Ex scottistas vuelven al ruedo y pretenden espacios en las listas K

2015-04-15_TRIBU_webEl llamado “grupo universitario” siempre tuvo una presencia importante en la agitada vida interna del kirchnerismo local. Tuvo su momento de gloria durante el fugaz estrellato de la ex rectora Carolina Scotto, en ese momento los referentes que la acompañaban llegaron a imaginar que, finalmente, el progresismo nacido en los claustros iba a encontrar su lugar en el Olimpo de la política grande de Córdoba.
La hora más oscura de este sector de la intelectualidad sobrevino con la sorpresiva, e inconsulta, renuncia de Scotto a la diputación nacional que lograra en las elecciones de 2013.
Los integrantes de este sector sintieron la orfandad en la que los colocó la abdicación de su principal referente y tuvieron que soportar estoicamente los justificados reproches del resto de los miembros de la constelación de mini-tribus que conforman el Frente para la Victoria en nuestra provincia.
Luego de esos momentos aciagos, el sector universitario k parece empezar a transitar un proceso de reorganización. Sus principales referentes convocaron una reunión para discutir su posicionamiento en el entramado cristinista local. Con Carolina Scotto fuera de circulación, el grupo no cuenta con figuras que puedan aspirar a ocupar espacios esgrimiendo su peso específico o su penetración social. En esta situación no hay otra opción que tomar definiciones políticas y pelear por recompensas proporcionales.
Un dato que no pasó desapercibido fue el sitio de la convocatoria. En lugar de realizar la reunión en las instalaciones de la Universidad Nacional de Córdoba optaron por las instalaciones de la Universidad Tecnológica Nacional. Todo parece indicar que el rector Francisco Tamarit ha optado este año por no albergar actos proselitistas en las dependencias a su cargo. Su plan de acercamiento a sectores del peronismo provincial y la necesidad de no herir susceptibilidades de potenciales aliados en este año electoral son razones de peso para que Tamarit no quiera oficiar de anfitrión para cónclaves kirchneristas.
En esta nueva etapa, el scottismo residual ha decidido transitar la vía pragmática. Dejaron atrás sus viejas reticencias para con Eduardo Accastello y planean redactar una declaración expresa apoyando su candidatura a gobernador. En el actual contexto, el clima de unidad reina en el Frente para la Victoria cordobés, el intendente de Villa María es el único dirigente con estructura propia y capacidad de tracción electoral y por estos atributos logra sortear fácilmente cualquier impugnación de los sectores más ideologizados del kirchnerismo. Los otrora rigurosos universitarios, hoy le perdonan incluso su buena relación con José Manuel de la Sota y que haya incorporado a su coalición a sectores claramente enfrentados con el gobierno nacional como el partido Es Posible que orientan los hermanos Rodriguez Saa.

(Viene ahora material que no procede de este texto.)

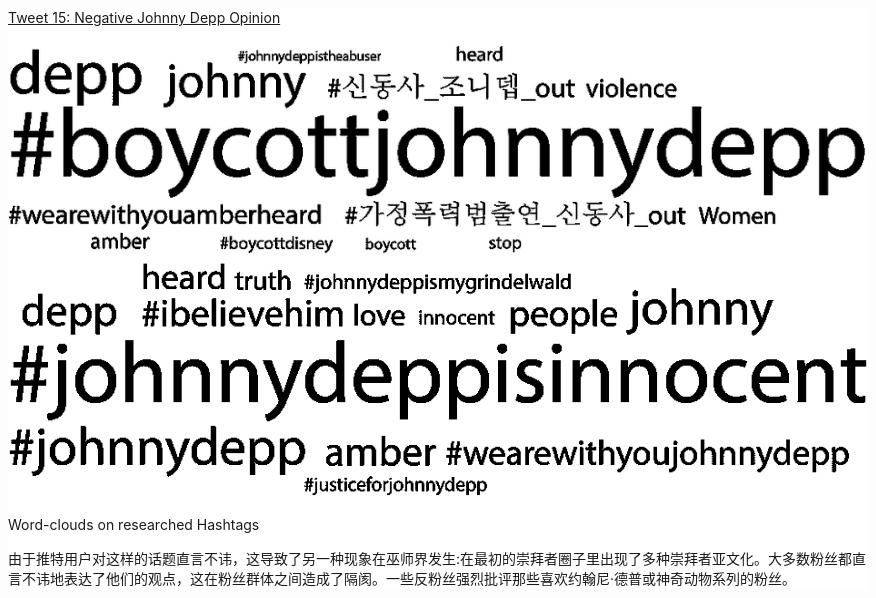 [Tweet 15: Negative Johnny Depp Opinion](https://twitter.com/SakuraAi/status/1044586020572778498)

![](img/dc0db539ab74f9ba66f78e04d8d2aebd.png)![](img/a2ec1167195d2a1bf2841e5560d89e02.png)

Word-clouds on researched Hashtags

由于推特用户对这样的话题直言不讳，这导致了另一种现象在巫师界发生:在最初的崇拜者圈子里出现了多种崇拜者亚文化。大多数粉丝都直言不讳地表达了他们的观点，这在粉丝群体之间造成了隔阂。一些反粉丝强烈批评那些喜欢约翰尼·德普或神奇动物系列的粉丝。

A cambio de estas concesiones en el plano de las convicciones, los ex leales de Scotto pretenden estar representados en los lugares expectables de la lista de legisladores provinciales. El nombre bendecido para ocupar ese lugar sería el de Marcos Ibañez, quien fuera mano derecha de la ex rectora tanto en su gestión al frente de la UNC como en su breve paso por la Cámara de Diputados de la Nación.
En el plano nacional, los universitarios k pueden darse el lujo, por ahora, de seguir revistando dentro de los sectores autodenominados “puros” del Frente para la Victoria. En este sentido, Florencio Randazzo sería el pre candidato preferido por este grupo. Enfrentar a un candidato considerado “pro establishment” como Daniel Scioli sirve para mantener algo de la identidad de los sectores provenientes del progresismo y quizás ocupar alguna de las plazas en una eventual lista de diputados nacionales que lo acompañe en Córdoba.
En la disputa municipal las cosas no parecen estar tan claras. El grupo no tiene predilección por ninguno de los pre candidatos kirchneristas lanzados. Nunca tuvieron empatía con Daniel Giacomino y los otros aspirantes por el espacio no parecen tener el suficiente potencial electoral como para seducir a los universitarios. Incluso algunos de los integrantes del sector miran con buenos ojos ofrecer un apoyo solapado a Olga Riutort. Esta opción satisfaría su histórico anti-radicalismo y, en el mejor de los casos, podría habilitarlos para colocar algún adherente dentro de esa estructura.
La estrategia de reposicionamiento de la mini tribu universitaria del Frente para la Victoria cordobés parece tener una hoja de ruta diseñada. El horizonte es el plazo de cierre de listas, donde quedará expuesto el grado de éxito que consigan quienes emergieron a la política extra-áulica de la mano de Carolina Scotto.